Note: If running on Windows, you may have trouble monitoring network or disk I/O. This is due to known compatibility issues in the systeminformation module.

Why?

This is Helge Doppler.

Helge Doppler

He got his face beat to a pulp by someone else's high school bully because he didn't quite understand how to monitor his own resources over time.

That won't happen to you or me however, because lucky for us, we know this tool exists!

Wait, what?

He almost died, dude. It hurts me to even watch. Here, I made a gif and everything :

Poor Helge

Alright, fine, I'm just kidding.

On a side note, Dark is a really good show. You should definitely watch it if you haven't.

I'd set up a home server not long ago and I wanted to remotely monitor the CPU temperatures because I wasn't very confident in my heatsink install. However, every solution I found online was either really heavy to begin with, or involved an hour long configuration process.

I figured it would take me less time to just build a lightweight solution than to try and use one of those.

What does Doppler monitor?

Displayed Dynamically via Graphs

  • CPU Temperature (Unit: °C)
    • If your CPU gives out multiple temperature readings, Doppler will report the highest value among those readings.
    • Warn value is set to 80°C and TJ Max is set to 100°C (This is a general value and may not reflect your CPU's actual specifications)
    • Temperatures may be stuck at 0 on Windows + Ryzen. This is a known bug.
  • CPU Load (Unit: %)
  • RAM Usage (Unit: MB)
  • Swap Usage (Unit: MB)
    • If your system does not have swap configured, this readout will remain at 0.
  • Disk Usage (Unit: MB)
    • How many of these graphs show up are dynamic and depend on how many disk drives are currently connected.
    • Hotswappable support.

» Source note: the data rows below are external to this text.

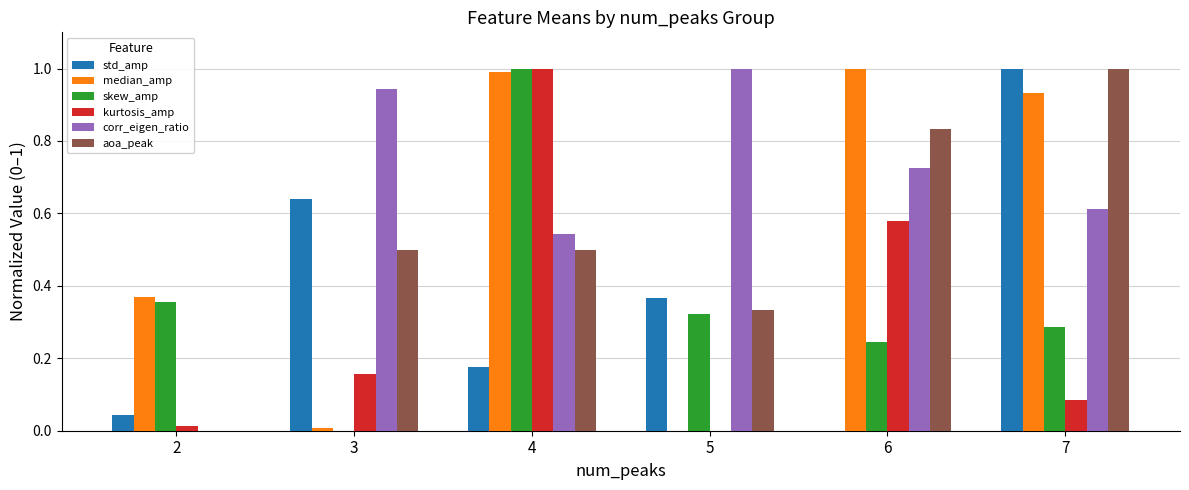

The value of corr_eigen_ratio at 3 is 1.6. True or false?

False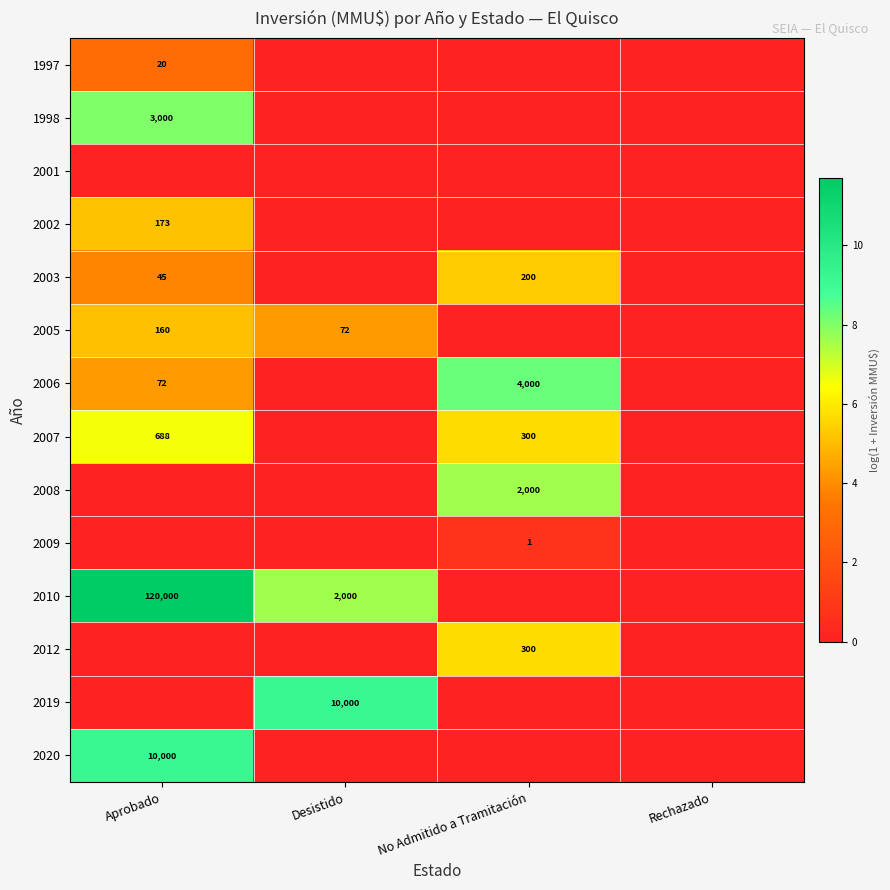

The 2019 series shows 15522 at Desistido. True or false?

False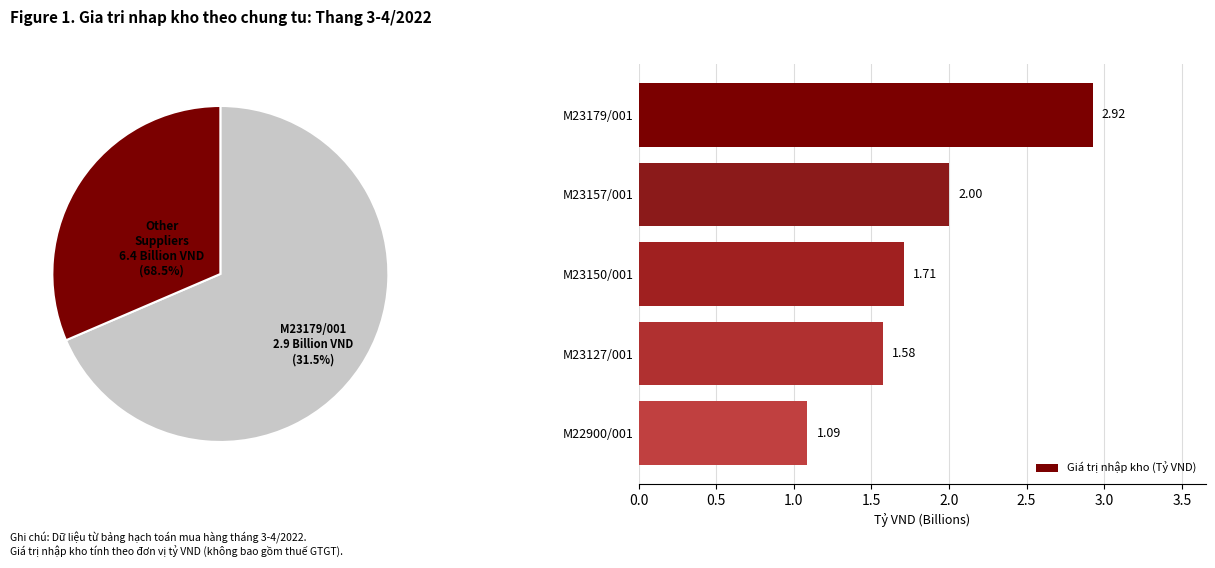

Is 0.5 the majority of the pie?

No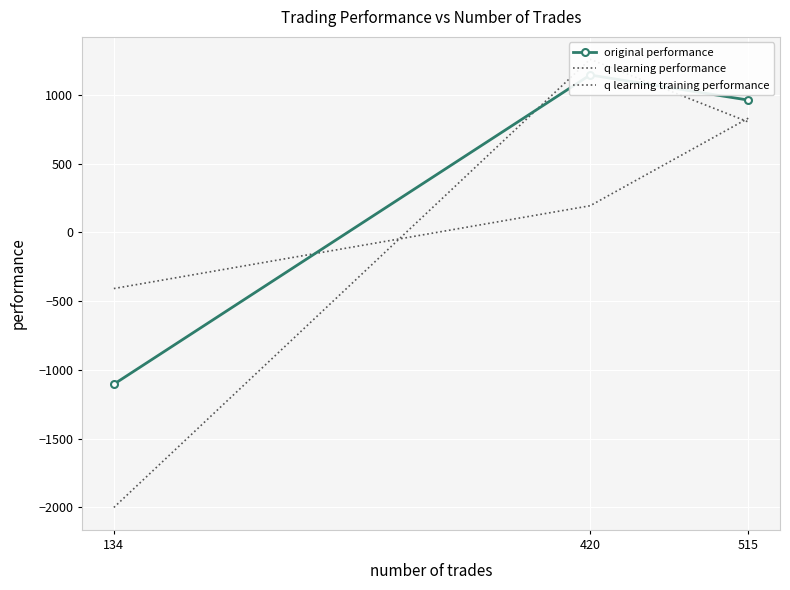

Reading left to right, list all the values displayed in this chart.

original performance: 134=-1103.5	420=1145.6	515=963.2
q learning performance: 134=-407.7	420=194.4	515=831.4
q learning training performance: 134=-2000.0	420=1259.8	515=804.2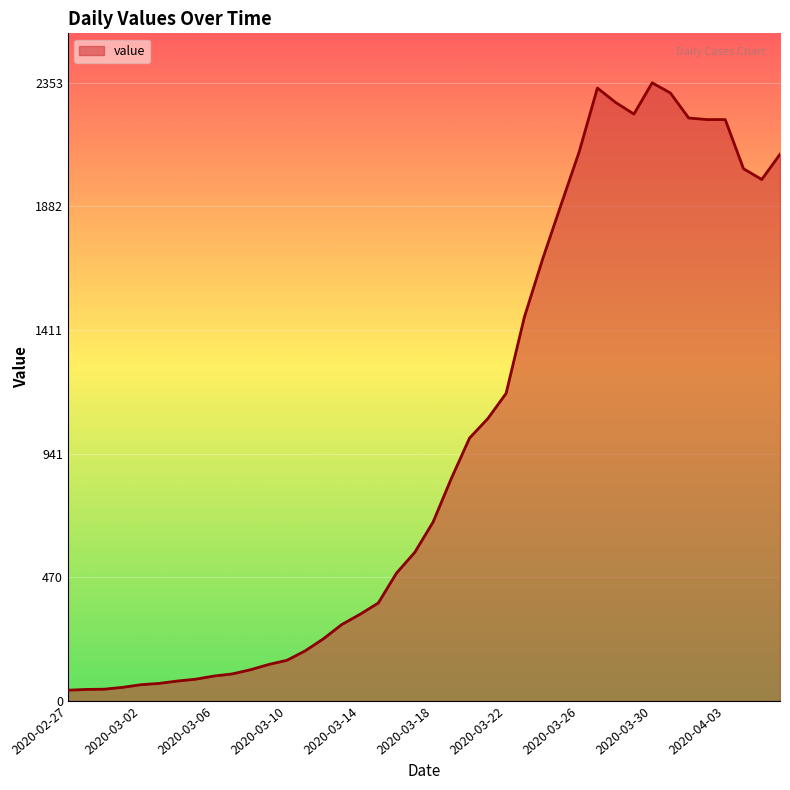

What is the greatest value displayed?

2353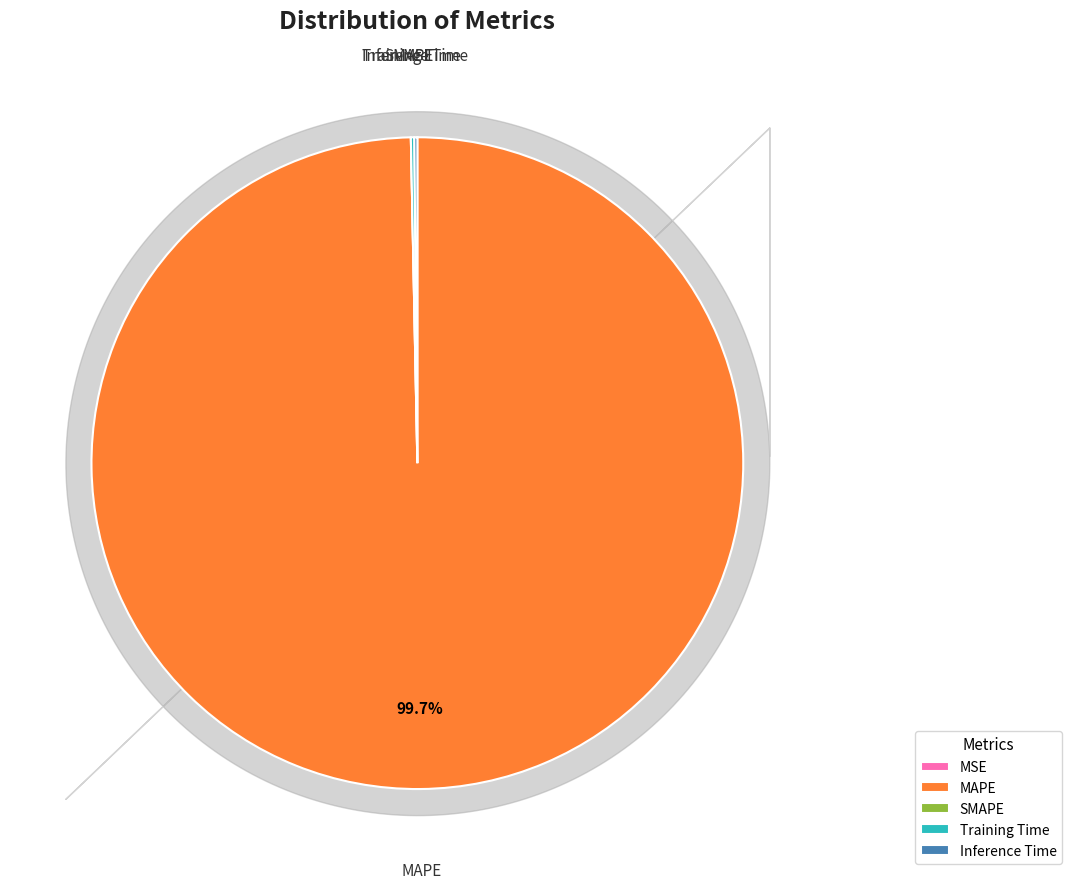

Which slice is the largest?

MAPE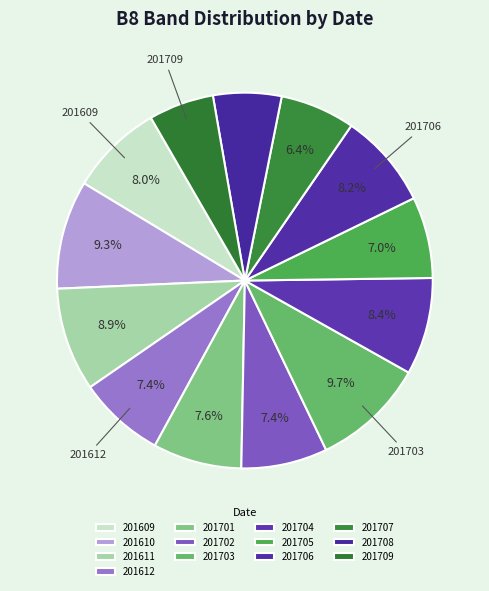

How many slices are in this pie chart?

13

Connecting or disconnecting a drive will reflect on the graphs.
  • Disk I/O (Unit KB/s)
    • Readouts for read, write and total I/O.
    • May not be compatible with Windows.
  • Network I/O (Unit KB/s)
    • May not be compatible with Windows.

Displayed Statically

  • Hostname
  • Operating System
  • CPU Core Count
  • CPU Make and Model
  • Uptime
  • Process Count

Usage

Download the latest release and execute it on the command line.

On linux, you might have to run chmod +x and optionally put the binary in your favorite bin folder.

For full help :

doppler --help

By default Doppler will run on port 3456 with a polling interval of 2.5 seconds.

These values can be changed using command line arguments. You may specify the port to use with --port or -p, and you may specify the polling interval with --interval or -i.

For example :

doppler -p 1234 -i 5000

will run Doppler on port 1234 with a polling interval of 5 seconds.

Finally, point your browser to Doppler with the appropriate URL. If running locally with default or no specified options, open http://localhost:3456

Preview

This is what it looks like when deployed correctly:

Screenshot

Todo

  • Feat: Show GPU Temperatures and Usage if applicable.
  • Feat: Show all temp readouts in graph, including VRM or SoC temps.
  • Feat: Show separate ingress and egress readouts for Network I/O.
  • Feat: Option to log monitored data (enable using command line args).
  • Break: Re-write in a more performance oriented language such as Rust or Golang.